**Texte fourni:**
»»

B) Un peu plus bavard qu’auparavant :

– Il répond, Il interroge même : il questionne (« pour savoir s’il était absolument nécessaire d’en avoir un », n’oublions pas qu’il est plutôt modeste et ne roule pas sur l’or), il répond (l’affaire très simple), il répond même franchement, trop peut-être parfois, aux questions qu’on lui pose (« j’ai répondu que j’avais perdu l’habitude de m’interroger… »), avec une certaine bonne volonté : « Sans doute j’aimais bien maman… ». C’est le passage où Meursault parle le plus depuis le début du livre. Bref, s’il demeure « insensible », il n’en joue pas moins le jeu. C’est plutôt par le contenu de ses confidences qu’il pêche.

««

**Consigne:** Transcrivez fidèlement l'extrait du texte sur Meursault figurant ci-dessus, en commençant aux mots « B) Un peu plus » et en vous arrêtant après « confidences qu’il pêche. ».

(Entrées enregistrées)
»»

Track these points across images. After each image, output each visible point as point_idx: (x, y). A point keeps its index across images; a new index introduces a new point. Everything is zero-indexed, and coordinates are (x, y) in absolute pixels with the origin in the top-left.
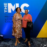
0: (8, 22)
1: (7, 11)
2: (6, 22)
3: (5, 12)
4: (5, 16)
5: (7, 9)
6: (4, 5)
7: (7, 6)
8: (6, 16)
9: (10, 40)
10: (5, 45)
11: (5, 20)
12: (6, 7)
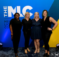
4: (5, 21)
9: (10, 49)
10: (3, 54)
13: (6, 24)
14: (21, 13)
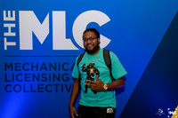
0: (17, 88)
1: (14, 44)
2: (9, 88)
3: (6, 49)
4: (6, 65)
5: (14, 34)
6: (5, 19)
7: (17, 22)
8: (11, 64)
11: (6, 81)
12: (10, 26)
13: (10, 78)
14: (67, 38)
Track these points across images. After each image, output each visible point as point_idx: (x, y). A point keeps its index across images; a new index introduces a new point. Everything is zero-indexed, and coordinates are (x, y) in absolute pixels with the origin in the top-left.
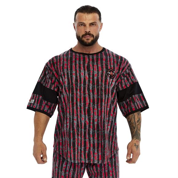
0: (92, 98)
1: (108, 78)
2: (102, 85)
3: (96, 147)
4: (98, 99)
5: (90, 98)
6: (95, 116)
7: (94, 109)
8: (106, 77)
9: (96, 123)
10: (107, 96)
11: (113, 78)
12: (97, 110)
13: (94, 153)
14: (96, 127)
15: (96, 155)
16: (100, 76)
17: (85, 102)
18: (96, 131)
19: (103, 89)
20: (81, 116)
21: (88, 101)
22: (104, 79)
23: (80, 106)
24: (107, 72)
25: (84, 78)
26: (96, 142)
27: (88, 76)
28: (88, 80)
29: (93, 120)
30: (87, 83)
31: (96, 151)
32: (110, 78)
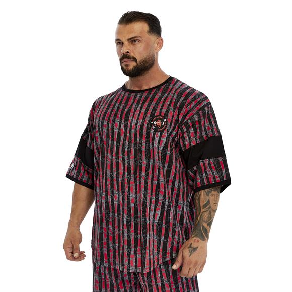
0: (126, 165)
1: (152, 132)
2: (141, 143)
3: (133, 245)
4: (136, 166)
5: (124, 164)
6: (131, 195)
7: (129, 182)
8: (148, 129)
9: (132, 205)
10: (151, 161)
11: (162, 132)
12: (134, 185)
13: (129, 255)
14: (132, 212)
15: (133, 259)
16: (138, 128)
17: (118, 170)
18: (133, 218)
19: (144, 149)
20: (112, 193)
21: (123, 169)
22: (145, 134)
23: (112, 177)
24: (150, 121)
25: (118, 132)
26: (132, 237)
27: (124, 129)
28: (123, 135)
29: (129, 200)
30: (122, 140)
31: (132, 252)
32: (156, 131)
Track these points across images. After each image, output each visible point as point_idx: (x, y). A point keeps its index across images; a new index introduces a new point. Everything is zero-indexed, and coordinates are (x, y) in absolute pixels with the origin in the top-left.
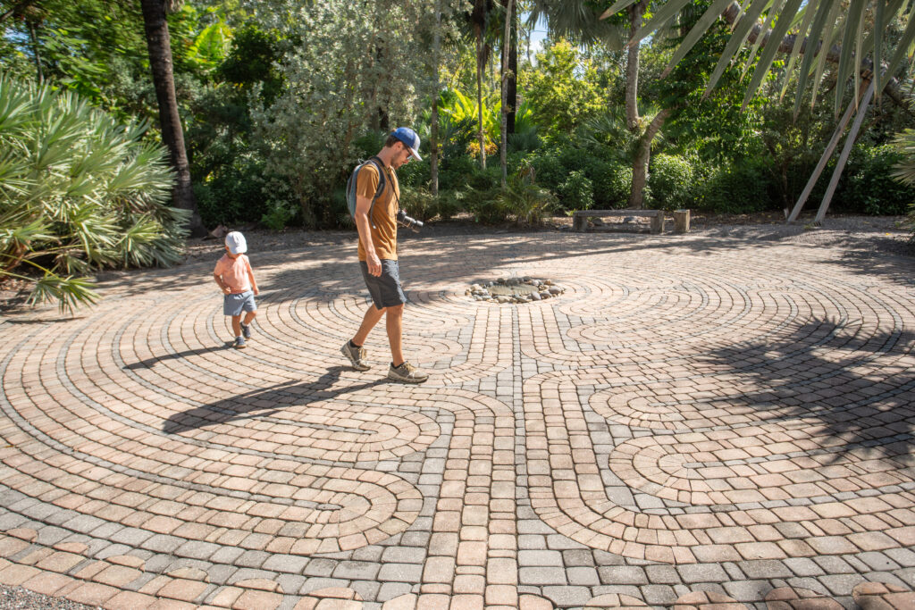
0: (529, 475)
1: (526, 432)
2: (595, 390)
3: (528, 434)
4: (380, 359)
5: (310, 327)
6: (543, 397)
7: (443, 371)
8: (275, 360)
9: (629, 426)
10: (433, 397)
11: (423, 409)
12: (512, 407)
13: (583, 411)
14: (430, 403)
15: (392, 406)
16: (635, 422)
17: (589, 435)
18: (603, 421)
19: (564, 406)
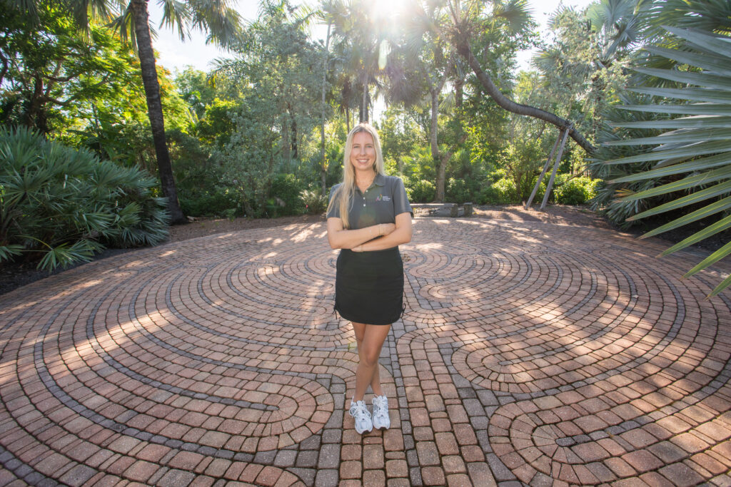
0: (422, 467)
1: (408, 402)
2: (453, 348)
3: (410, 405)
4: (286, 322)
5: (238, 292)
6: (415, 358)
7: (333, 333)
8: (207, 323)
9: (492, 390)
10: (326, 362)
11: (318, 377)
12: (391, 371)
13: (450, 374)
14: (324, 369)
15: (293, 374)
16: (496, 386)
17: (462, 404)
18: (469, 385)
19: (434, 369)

««

**Solution ci-dessous:**
B) Un peu plus bavard qu’auparavant :

– Il répond, Il interroge même : il questionne (« pour savoir s’il était absolument nécessaire d’en avoir un », n’oublions pas qu’il est plutôt modeste et ne roule pas sur l’or), il répond (l’affaire très simple), il répond même franchement, trop peut-être parfois, aux questions qu’on lui pose (« j’ai répondu que j’avais perdu l’habitude de m’interroger… »), avec une certaine bonne volonté : « Sans doute j’aimais bien maman… ». C’est le passage où Meursault parle le plus depuis le début du livre. Bref, s’il demeure « insensible », il n’en joue pas moins le jeu. C’est plutôt par le contenu de ses confidences qu’il pêche.